**What you will do**
Filter the data below and keep only the lines that contain the string "shown", copying each one unchanged. Matching is case-sensitive.

**Available records**
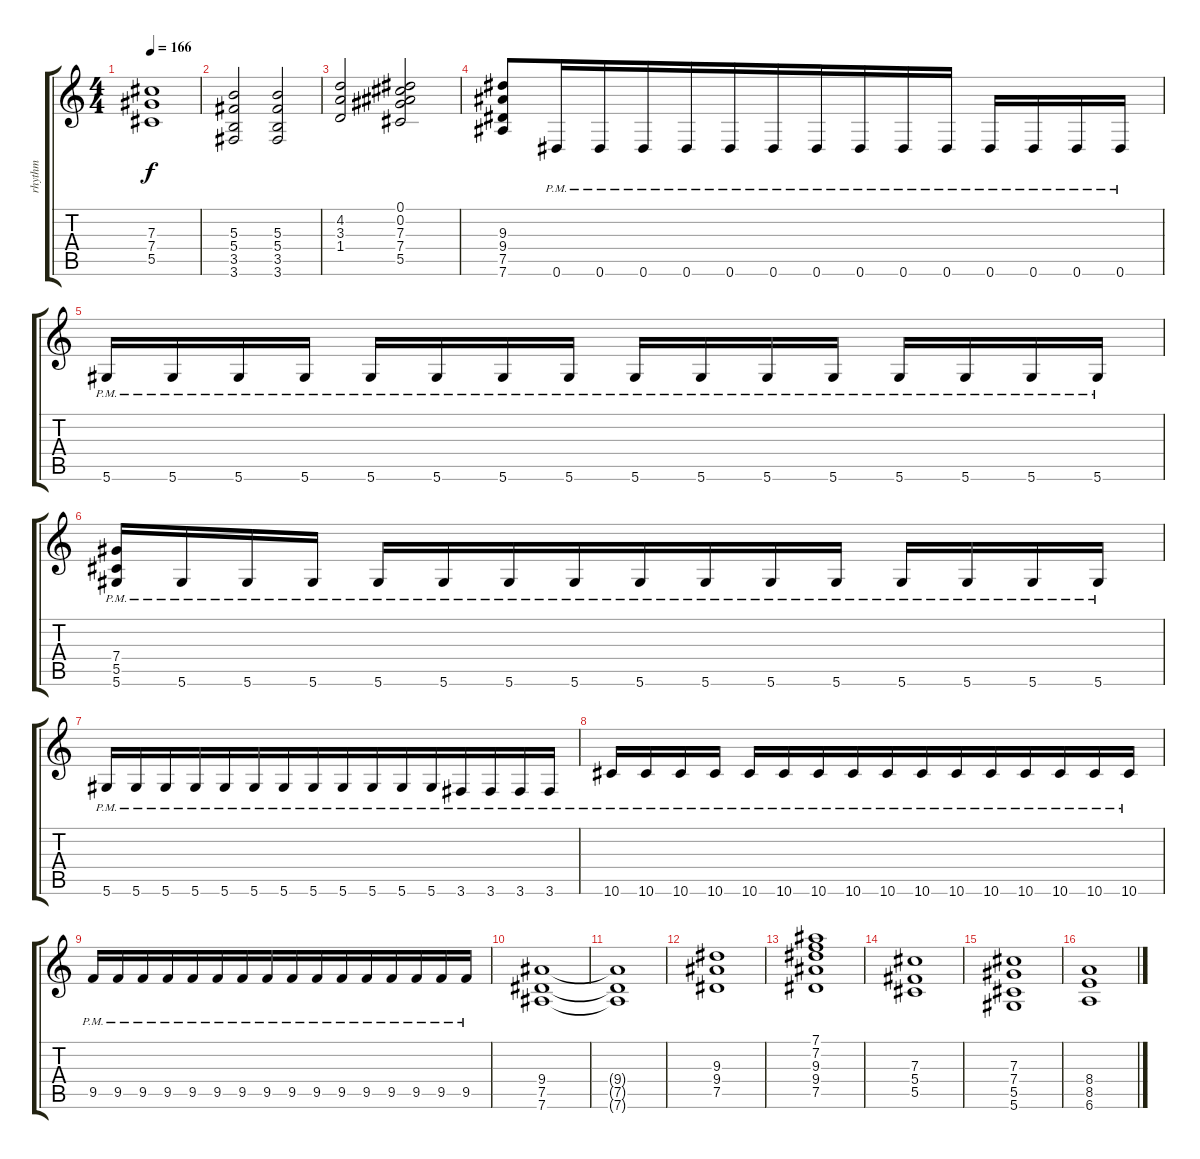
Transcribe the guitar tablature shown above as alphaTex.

\track ("rhythm" "rhythm") {instrument distortionguitar}
\staff {score tabs}
\tuning (Eb4 Bb3 Gb3 Db3 Ab2 Eb2) {hide}
\ts (4 4)
\tempo 166
\clef g2
\ks c
(7.3 7.4 5.5).1{dy f} |
(5.3 5.4 3.5 3.6).2 (5.3 5.4 3.5 3.6).2 |
(4.2 3.3 1.4).2{beam merge} (0.1 0.2 7.3 7.4 5.5).2 |
(9.3 9.4 7.5 7.6).8{beam merge} 0.6{pm}.16 0.6{pm}.16{beam merge} 0.6{pm}.16 0.6{pm}.16{beam merge} 0.6{pm}.16{beam merge} 0.6{pm}.16{beam merge} 0.6{pm}.16 0.6{pm}.16{beam merge} 0.6{pm}.16{beam merge} 0.6{pm}.16 0.6{pm}.16 0.6{pm}.16 0.6{pm}.16{beam merge} 0.6{pm}.16 |
5.6{pm}.16 5.6{pm}.16{beam merge} 5.6{pm}.16{beam merge} 5.6{pm}.16 5.6{pm}.16 5.6{pm}.16 5.6{pm}.16 5.6{pm}.16 5.6{pm}.16{beam merge} 5.6{pm}.16{beam merge} 5.6{pm}.16{beam merge} 5.6{pm}.16 5.6{pm}.16{beam merge} 5.6{pm}.16 5.6{pm}.16{beam merge} 5.6{pm}.16 |
(7.4 5.5 5.6{pm}).16{beam merge} 5.6{pm}.16 5.6{pm}.16{beam merge} 5.6{pm}.16 5.6{pm}.16 5.6{pm}.16 5.6{pm}.16{beam merge} 5.6{pm}.16{beam merge} 5.6{pm}.16 5.6{pm}.16 5.6{pm}.16{beam merge} 5.6{pm}.16 5.6{pm}.16 5.6{pm}.16{beam merge} 5.6{pm}.16{beam merge} 5.6{pm}.16 |
5.6{pm}.16 5.6{pm}.16 5.6{pm}.16{beam merge} 5.6{pm}.16{beam merge} 5.6{pm}.16{beam merge} 5.6{pm}.16{beam merge} 5.6{pm}.16 5.6{pm}.16{beam merge} 5.6{pm}.16 5.6{pm}.16{beam merge} 5.6{pm}.16{beam merge} 5.6{pm}.16{beam merge} 3.6{pm}.16 3.6{pm}.16 3.6{pm}.16 3.6{pm}.16 |
10.6{pm}.16 10.6{pm}.16{beam merge} 10.6{pm}.16{beam merge} 10.6{pm}.16 10.6{pm}.16{beam merge} 10.6{pm}.16 10.6{pm}.16 10.6{pm}.16{beam merge} 10.6{pm}.16{beam merge} 10.6{pm}.16 10.6{pm}.16 10.6{pm}.16{beam merge} 10.6{pm}.16 10.6{pm}.16{beam merge} 10.6{pm}.16{beam merge} 10.6{pm}.16 |
9.5{pm}.16{beam merge} 9.5{pm}.16 9.5{pm}.16 9.5{pm}.16{beam merge} 9.5{pm}.16{beam merge} 9.5{pm}.16 9.5{pm}.16 9.5{pm}.16{beam merge} 9.5{pm}.16{beam merge} 9.5{pm}.16 9.5{pm}.16 9.5{pm}.16{beam merge} 9.5{pm}.16 9.5{pm}.16 9.5{pm}.16{beam merge} 9.5{pm}.16 |
(9.4 7.5 7.6).1 |
(9.4{t} 7.5{t} 7.6{t}).1 |
(9.3 9.4 7.5).1 |
(7.1 7.2 9.3 9.4 7.5).1 |
(7.3 5.4 5.5).1 |
(7.3 7.4 5.5 5.6).1 |
(8.4 8.5 6.6).1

**Solution for this task**
Transcribe the guitar tablature shown above as alphaTex.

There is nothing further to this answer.